Congressional subcommittee baffled by shabby treatment of Sri Lanka.
A congressional sub-committee hearing on “why Asia matters” saw former US Ambassador and State Department Assistant Secretary Robert Blake trying to explain why Sri Lanka had been shabbily treated by the US—a primordial quest never fully explained so far.
The US House Sub-committee hearing chaired by Henry Cabot with Ranking Member Eni Faleomavaega throwing pointed darts at the Blake and Joseph Y. Yun, Acting Assistant Secretary, Bureau East Asian and Pacific Affairs regarding the main theme of the hearing “The Rebalance to Asia: Why South Asia Matters.” It was noted with near disparagement that the sub-region of South Asia has been neglected in the plans for strategic stability.
Opening remarks by Chairman Henry Chabot and Ranking Member Faleomavaega focused on the strategic importance of Americas 'pivot' toward Asia, and what the future of U.S. engagement in the region entails.
South Asia the missed opportunity
Judging by some of the comments, the committee seemed peeved that opportunities had been missed and things allowed to go unchecked. Yet the oft-repeated clarifications and rationalization got re-stated.
This hearing and a subsequent hearing to follow both serve as an important examination of how the Administration plans to enhance U. S. relationships in the region as part of its larger strategy in Asia.
Here are some of the exchanges. During the Question and Answer period, Sri Lanka was brought up on two occasions. First, Chairman Chabot focused the first portion of his allotted time to the U.S. involvement in Sri Lanka. Chabot asserted that attempts at reconciliation have been disappointing in many respects – particularly with leaders talking about repealing the 13th amendment. He suggested that U.S. policy has not been successful in bringing reconciliation to fruition. He would urge the government of Sri Lanka to move towards a more genuine reconciliation with the Tamil community, and inquired as to what steps the U.S. Administration was taking to that effect.
Response by Blake
In his response, Assistant Secretary Blake reiterated prior statements on the U.S. position regarding Sri Lanka. He maintained that the U.S. supports the domestic Sri Lankan process (manifest in the LLRC) with the understanding that there would be rapid progress thereafter.
Blake suggested that progress on implementation of the LLRC recommendations has been slow and that the Administration is disappointed that the government of Sri Lanka has failed to take a number of steps toward political reconciliation, including not proceeding with elections in the Northern province for provincial councils in the near four years since the end of the conflict, and little progress on devolution of power.

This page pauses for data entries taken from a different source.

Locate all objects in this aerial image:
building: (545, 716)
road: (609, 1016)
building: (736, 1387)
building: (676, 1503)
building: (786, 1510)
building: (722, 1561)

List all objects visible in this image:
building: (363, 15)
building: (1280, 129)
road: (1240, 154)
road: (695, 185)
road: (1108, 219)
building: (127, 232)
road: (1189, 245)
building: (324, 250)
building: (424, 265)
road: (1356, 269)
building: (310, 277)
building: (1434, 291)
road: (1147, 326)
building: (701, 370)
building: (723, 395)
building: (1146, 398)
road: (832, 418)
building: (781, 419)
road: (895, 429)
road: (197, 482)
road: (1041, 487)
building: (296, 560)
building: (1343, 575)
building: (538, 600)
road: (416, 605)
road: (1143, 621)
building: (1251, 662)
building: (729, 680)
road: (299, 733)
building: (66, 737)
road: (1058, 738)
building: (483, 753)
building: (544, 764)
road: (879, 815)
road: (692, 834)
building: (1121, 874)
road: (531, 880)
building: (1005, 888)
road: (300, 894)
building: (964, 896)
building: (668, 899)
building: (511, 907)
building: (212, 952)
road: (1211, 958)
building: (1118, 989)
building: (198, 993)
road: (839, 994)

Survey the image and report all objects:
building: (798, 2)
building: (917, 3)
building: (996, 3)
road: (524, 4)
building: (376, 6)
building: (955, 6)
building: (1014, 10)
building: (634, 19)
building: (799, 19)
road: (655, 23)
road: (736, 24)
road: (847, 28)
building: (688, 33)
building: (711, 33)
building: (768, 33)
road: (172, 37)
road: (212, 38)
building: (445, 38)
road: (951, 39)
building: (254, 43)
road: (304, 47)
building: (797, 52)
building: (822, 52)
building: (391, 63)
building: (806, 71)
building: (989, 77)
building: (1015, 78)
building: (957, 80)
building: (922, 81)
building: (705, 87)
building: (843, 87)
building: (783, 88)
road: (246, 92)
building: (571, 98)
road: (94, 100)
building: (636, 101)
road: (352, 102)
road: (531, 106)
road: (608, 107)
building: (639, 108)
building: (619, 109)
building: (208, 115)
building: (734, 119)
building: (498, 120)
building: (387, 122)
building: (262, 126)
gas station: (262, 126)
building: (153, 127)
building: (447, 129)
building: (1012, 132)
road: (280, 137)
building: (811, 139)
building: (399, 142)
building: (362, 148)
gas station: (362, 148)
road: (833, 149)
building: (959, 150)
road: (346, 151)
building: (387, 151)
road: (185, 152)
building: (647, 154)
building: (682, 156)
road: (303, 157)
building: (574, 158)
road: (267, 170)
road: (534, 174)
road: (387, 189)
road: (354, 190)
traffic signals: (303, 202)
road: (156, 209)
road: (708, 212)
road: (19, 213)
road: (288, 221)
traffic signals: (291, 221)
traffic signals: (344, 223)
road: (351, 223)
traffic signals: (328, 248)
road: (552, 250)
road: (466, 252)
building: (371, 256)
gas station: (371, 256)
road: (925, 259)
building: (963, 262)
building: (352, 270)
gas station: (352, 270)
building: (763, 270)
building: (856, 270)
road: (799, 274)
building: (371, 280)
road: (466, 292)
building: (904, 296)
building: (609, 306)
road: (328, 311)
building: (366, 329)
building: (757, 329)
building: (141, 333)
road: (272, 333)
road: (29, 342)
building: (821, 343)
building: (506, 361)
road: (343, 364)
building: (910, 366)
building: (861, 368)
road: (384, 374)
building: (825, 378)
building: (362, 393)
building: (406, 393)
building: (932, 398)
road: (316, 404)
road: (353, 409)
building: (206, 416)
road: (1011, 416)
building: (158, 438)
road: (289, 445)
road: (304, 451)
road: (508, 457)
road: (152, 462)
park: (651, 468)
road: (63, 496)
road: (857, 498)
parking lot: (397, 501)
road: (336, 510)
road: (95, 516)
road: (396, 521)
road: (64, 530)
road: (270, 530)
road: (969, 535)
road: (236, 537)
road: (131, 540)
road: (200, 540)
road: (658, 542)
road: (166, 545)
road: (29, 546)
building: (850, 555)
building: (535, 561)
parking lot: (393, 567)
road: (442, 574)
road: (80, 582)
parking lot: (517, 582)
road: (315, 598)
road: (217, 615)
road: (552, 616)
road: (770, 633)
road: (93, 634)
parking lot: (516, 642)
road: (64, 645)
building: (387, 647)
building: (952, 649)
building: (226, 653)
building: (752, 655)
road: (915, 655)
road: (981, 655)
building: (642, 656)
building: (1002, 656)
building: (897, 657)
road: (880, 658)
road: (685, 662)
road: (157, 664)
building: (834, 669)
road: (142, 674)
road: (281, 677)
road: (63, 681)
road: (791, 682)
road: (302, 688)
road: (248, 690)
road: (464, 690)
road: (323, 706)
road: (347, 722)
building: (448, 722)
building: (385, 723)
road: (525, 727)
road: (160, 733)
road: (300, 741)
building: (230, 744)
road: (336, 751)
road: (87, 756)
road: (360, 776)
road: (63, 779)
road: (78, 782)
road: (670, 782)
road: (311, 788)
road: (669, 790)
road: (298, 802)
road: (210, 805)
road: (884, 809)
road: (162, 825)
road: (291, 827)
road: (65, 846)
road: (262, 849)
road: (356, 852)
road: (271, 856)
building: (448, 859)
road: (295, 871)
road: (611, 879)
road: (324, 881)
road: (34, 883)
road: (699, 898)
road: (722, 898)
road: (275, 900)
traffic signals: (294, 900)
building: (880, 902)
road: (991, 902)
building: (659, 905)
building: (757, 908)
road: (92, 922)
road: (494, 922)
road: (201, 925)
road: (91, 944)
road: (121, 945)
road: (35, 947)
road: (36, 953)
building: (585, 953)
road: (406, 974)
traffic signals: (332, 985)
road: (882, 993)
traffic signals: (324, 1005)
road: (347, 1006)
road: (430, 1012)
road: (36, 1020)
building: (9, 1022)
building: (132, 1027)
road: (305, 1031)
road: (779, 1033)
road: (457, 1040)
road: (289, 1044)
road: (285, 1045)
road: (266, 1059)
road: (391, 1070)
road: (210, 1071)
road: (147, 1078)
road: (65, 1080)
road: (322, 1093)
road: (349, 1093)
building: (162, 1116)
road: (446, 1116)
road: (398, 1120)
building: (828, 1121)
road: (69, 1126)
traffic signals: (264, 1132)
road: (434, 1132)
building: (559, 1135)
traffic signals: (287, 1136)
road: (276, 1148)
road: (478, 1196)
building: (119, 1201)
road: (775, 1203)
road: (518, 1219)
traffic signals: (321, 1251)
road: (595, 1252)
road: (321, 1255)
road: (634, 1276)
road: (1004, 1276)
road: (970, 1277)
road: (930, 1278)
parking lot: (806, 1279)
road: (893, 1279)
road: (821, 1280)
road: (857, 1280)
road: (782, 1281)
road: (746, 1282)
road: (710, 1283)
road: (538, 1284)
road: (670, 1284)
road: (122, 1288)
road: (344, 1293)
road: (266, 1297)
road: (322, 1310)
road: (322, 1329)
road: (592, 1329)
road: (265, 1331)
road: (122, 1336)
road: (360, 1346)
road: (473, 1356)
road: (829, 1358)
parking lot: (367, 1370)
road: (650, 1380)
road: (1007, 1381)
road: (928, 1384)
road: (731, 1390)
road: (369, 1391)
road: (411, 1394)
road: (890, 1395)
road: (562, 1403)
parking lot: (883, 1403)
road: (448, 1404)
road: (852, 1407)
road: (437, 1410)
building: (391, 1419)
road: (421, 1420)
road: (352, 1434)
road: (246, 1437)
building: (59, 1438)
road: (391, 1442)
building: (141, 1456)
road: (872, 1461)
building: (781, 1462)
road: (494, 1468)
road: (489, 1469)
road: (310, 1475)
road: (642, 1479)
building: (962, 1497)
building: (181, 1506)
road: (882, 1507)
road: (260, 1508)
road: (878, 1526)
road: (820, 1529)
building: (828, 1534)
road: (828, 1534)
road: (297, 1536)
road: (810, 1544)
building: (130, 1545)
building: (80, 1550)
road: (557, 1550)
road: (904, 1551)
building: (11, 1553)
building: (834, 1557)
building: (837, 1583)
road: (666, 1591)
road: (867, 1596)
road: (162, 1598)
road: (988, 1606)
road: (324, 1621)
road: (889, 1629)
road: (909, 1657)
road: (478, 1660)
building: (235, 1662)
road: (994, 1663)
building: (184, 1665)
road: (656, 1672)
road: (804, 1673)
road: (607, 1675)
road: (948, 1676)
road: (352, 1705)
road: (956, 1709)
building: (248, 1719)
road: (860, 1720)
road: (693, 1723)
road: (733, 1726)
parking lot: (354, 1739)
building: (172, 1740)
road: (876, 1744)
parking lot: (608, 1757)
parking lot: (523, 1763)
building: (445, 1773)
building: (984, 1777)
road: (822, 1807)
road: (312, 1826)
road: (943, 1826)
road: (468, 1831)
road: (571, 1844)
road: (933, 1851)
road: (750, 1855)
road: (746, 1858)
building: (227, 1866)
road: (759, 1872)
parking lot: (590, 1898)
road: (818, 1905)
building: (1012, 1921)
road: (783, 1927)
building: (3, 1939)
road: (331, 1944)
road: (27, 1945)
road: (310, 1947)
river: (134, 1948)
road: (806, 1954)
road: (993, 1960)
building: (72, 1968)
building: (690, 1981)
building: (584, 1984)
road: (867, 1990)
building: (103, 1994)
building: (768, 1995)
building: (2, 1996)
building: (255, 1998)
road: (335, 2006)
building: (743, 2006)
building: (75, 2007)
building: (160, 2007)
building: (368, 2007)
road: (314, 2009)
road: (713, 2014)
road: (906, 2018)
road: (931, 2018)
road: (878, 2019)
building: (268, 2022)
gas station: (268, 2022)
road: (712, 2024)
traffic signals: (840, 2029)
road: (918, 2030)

He also raised concerned with a backward trend on democracy, referencing the impeachment of the Chief Justice, the concerns with regard to the 13th amendment, etc. Ambassador Blake confirmed that the Administration proposes continued diplomatic and additional pressure from the upcoming resolution at the UNHRC to support implementation of LLRC recommendations and progress on reconciliation within Sri Lanka's own domestic process.
Double standards by US
Ranking Member Eni Faleomavaega reiterated a number of his points from his opening remarks, raising concern over the double standard with which the U.S. Administration seems to approach human rights in the context of its foreign policy. He asked Ambassador Blake why the U.S. is picking on a small country like Sri Lanka, citing a number of instances of questionable human rights records in the U.S.(including the U.S. civil war, Vietnam, Iraq/Afghanistan, etc.).
Faleomavaega particularly highlighted the ruthless nature of the international proscribed terrorist organization, the LTTE, and questioned the general U.S. policy towards Sri Lanka.
In his response, Ambassador Blake reiterated that the U.S. maintains an uncompromising view with regards to terrorist LTTE. He cited a number of areas of cooperation between the U.S. and the government of Sri Lanka including radar and naval assistance in defeating the LTTE. Ambassador Blake concluded that justice and reconciliation must prevail in order for the people of Sri Lanka to achieve closure.
Most analysts felt that the hearing seemed a forerunner of what the US would be arguing in Geneva. The probability of a changed focus on South Asia seemed a far cry.